Promissory Note, dated February 2, 2018, by and among Stein Mart, Inc. as borrower and Sun Trust Bank, as Trustee

EX-10.39 4 d474980dex1039.htm EX-10.39 EX-10.39

Exhibit 10.39

 

Date: February 1, 2018    $13,738,318.06

Promissory Note

On this date of Friday, February 1, 2018, in return for valuable consideration received, STEIN MART, INC., (“Borrower”) promises to pay to SunTrust in its capacity as the trustee under trust agreement (“Trust Agreement”) dated September 1, 1999 by and between Suntrust, Central Florida, N.A. or its successor in interest, the “Lender”, the sum of THIRTEEN MILLION SEVEN HUNDRED THIRTY EIGHT THOUSAND THREE HUNDRED EIGHTEEN DOLLARS AND SIX CENTS ($13,738,318.06), together with interest thereon at the rate of 3.58% per annum. Interest shall accrue daily on the average loan balance for the number of days the loan is outstanding prior to the date of repayment.

 

  1.

Authority.  This promissory note evidences a loan to Borrower from Lender made pursuant to Section 8(f) of the Trust Agreement. Trustee has obtained loans from the insurance policies held in the Trust (“Policies”) in an amount not less than the principal amount of this promissory note and is lending the proceeds to Borrower.

 

  2.

Terms of Repayment:  All payments shall be first applied to interest and the balance to principal.

 

  3.

Repayment:  The entire unpaid principal and accrued interest thereon shall become due and payable on or before April 1, 2018.

 

  4.

Form of Payment - all payments due under this note shall be made by wire transfer to the Trust account. Payment may consist of an offset against amounts Borrower is otherwise entitled to withdraw from the Trust under the terms of the Trust Agreement.

 

  5.

Prepayment - This Note may be prepaid in whole or in part at any time without premium or penalty.
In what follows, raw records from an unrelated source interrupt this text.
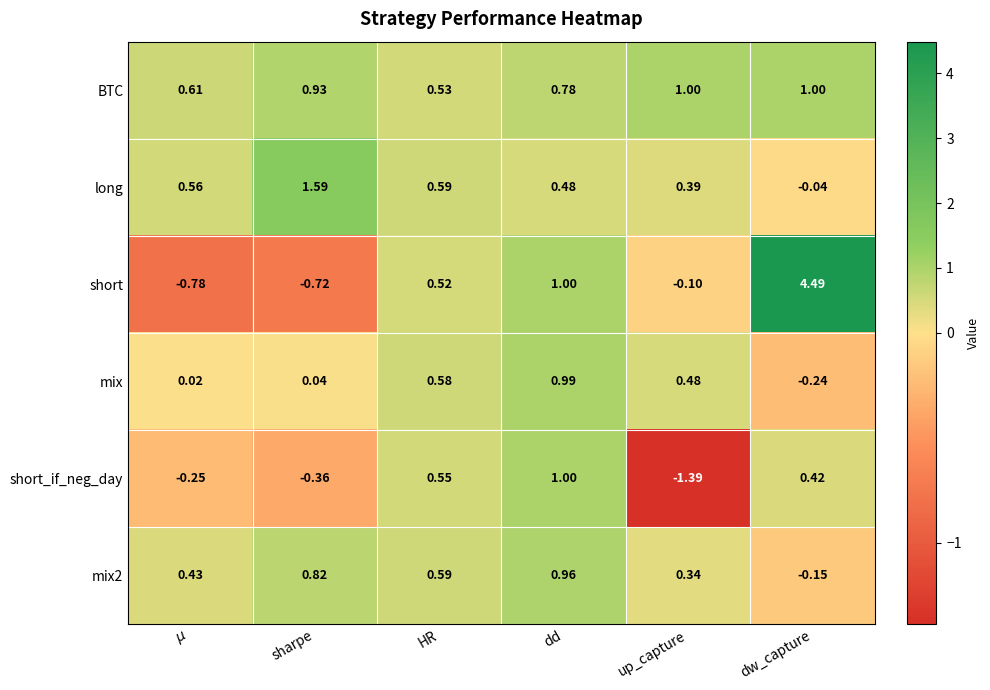

Which series has the largest range (max minus min)?

short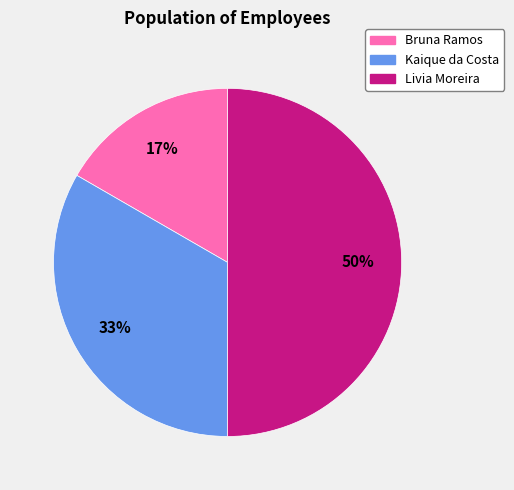

Is the sum of Livia Moreira and Kaique da Costa greater than half?

Yes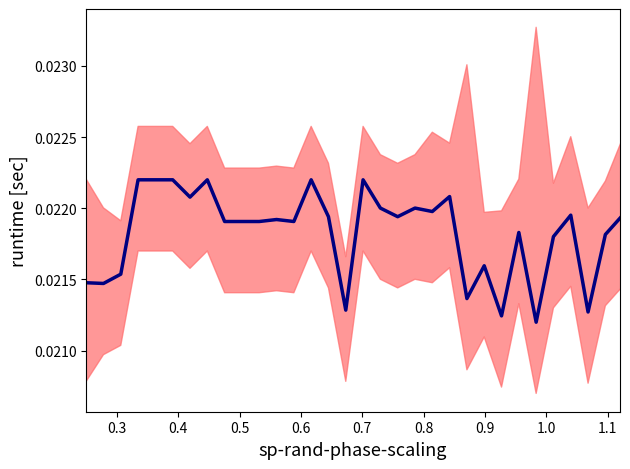

Is it true that the value at 25 is 0.0?

False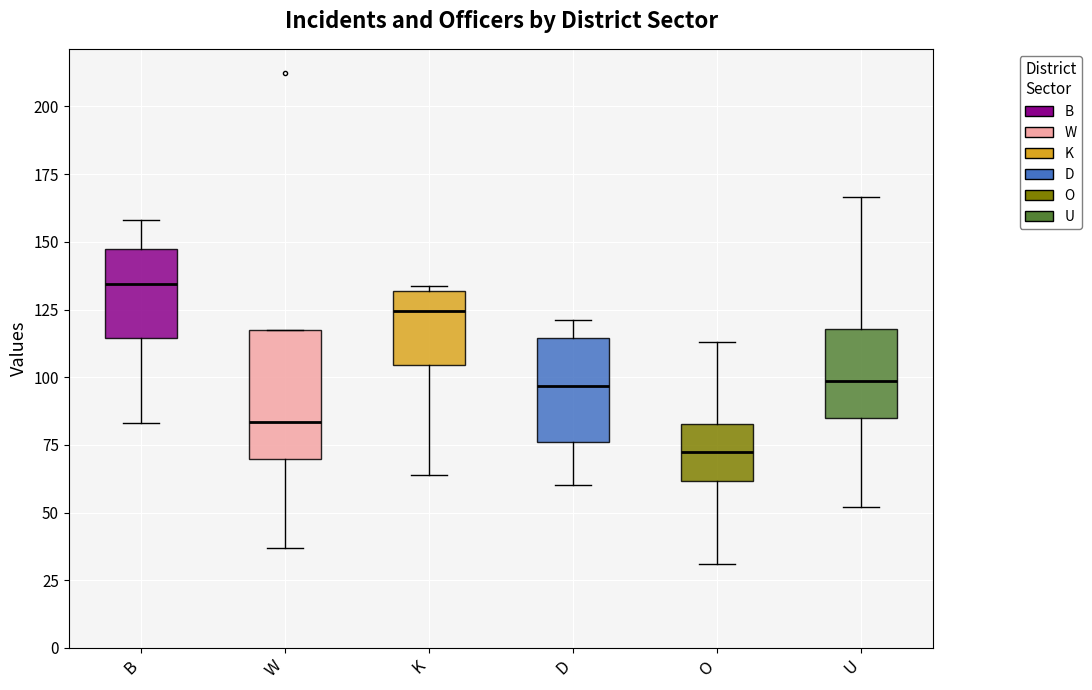

Where is the upper edge of the box for D on the y-axis? The values are not printed on the chart, so give them approximately, as read against the axis.

115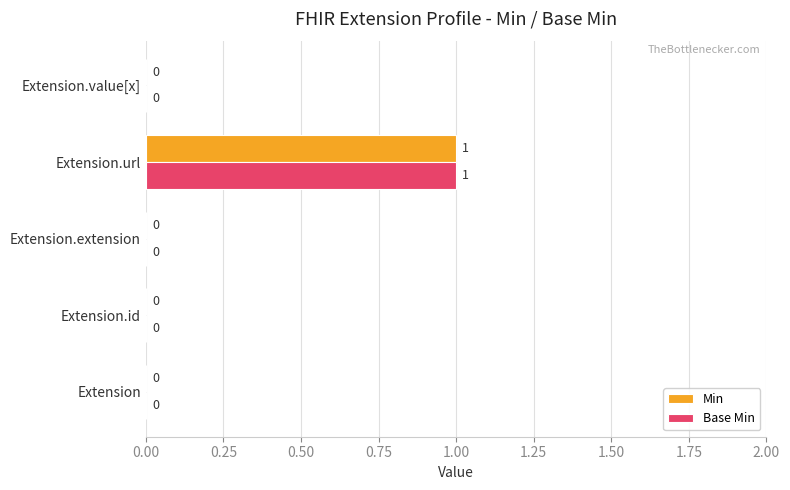

Count the Min values in the range 0 to 1.

5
All prepayments shall first be applied to interest, and then to principal payments in the order of their maturity.

 

  6.

Application of Payment.  All payments received by the Trustee hereunder other than offsets described above shall be applied to the Policy loans.

 

  7.

Default - In the event of nonpayment, if the parties do not agree on a new payment date within thirty (30) days after the payment due date, Lender may take all action it deems necessary to collect the outstanding balance and the cost of collection shall be paid by the Borrower.

 

  8.

Acceleration of Debt - In the event that the Borrower seeks relief under the Bankruptcy Code, or suffers an involuntary petition in bankruptcy or receivership not vacated within thirty (30) days, the entire balance of this Note and any interest


 

accrued thereon shall be immediately due and payable to the holder of this Note.

 

  9.

Modification - No modification or waiver of any of the terms of this Agreement hall be allowed unless by written agreement signed by both parties. No waiver of any breach or default hereunder shall be deemed a waiver of any subsequent breach or default of the same or similar nature.

 

  10.

Transfer of the Note - The borrowers hereby waive any notice of the transfer of this Note by the Lender or by any subsequent holder of this Note, agree to remain bound by the terms of this Note subsequent to any transfer, and agree that the terms of this Note may be fully enforced by any subsequent holder of this Note.

 

  11.

Severability of Provisions - In the event that any portion of this Note is deemed unenforceable, all other provisions of this Note shall remain in full force and effect.

 

  12.

Choice of Law - All terms and condition of this Note shall be interpreted under the laws of the State of Florida.

Signed Under Penalty of Perjury, this 1st day of February, 2018.

 

STEIN MART, INC. (“BORROWER”)
/s/ D. Hunt Hawkins
D. Hunt Hawkins

Signed in the presence of:

/s/ Gregory W. Kleffner
Witness

 

Gregory W. Kleffner
Printed Name

Note- the lender may not be a witness. If more than one witness is used, each should sign separately.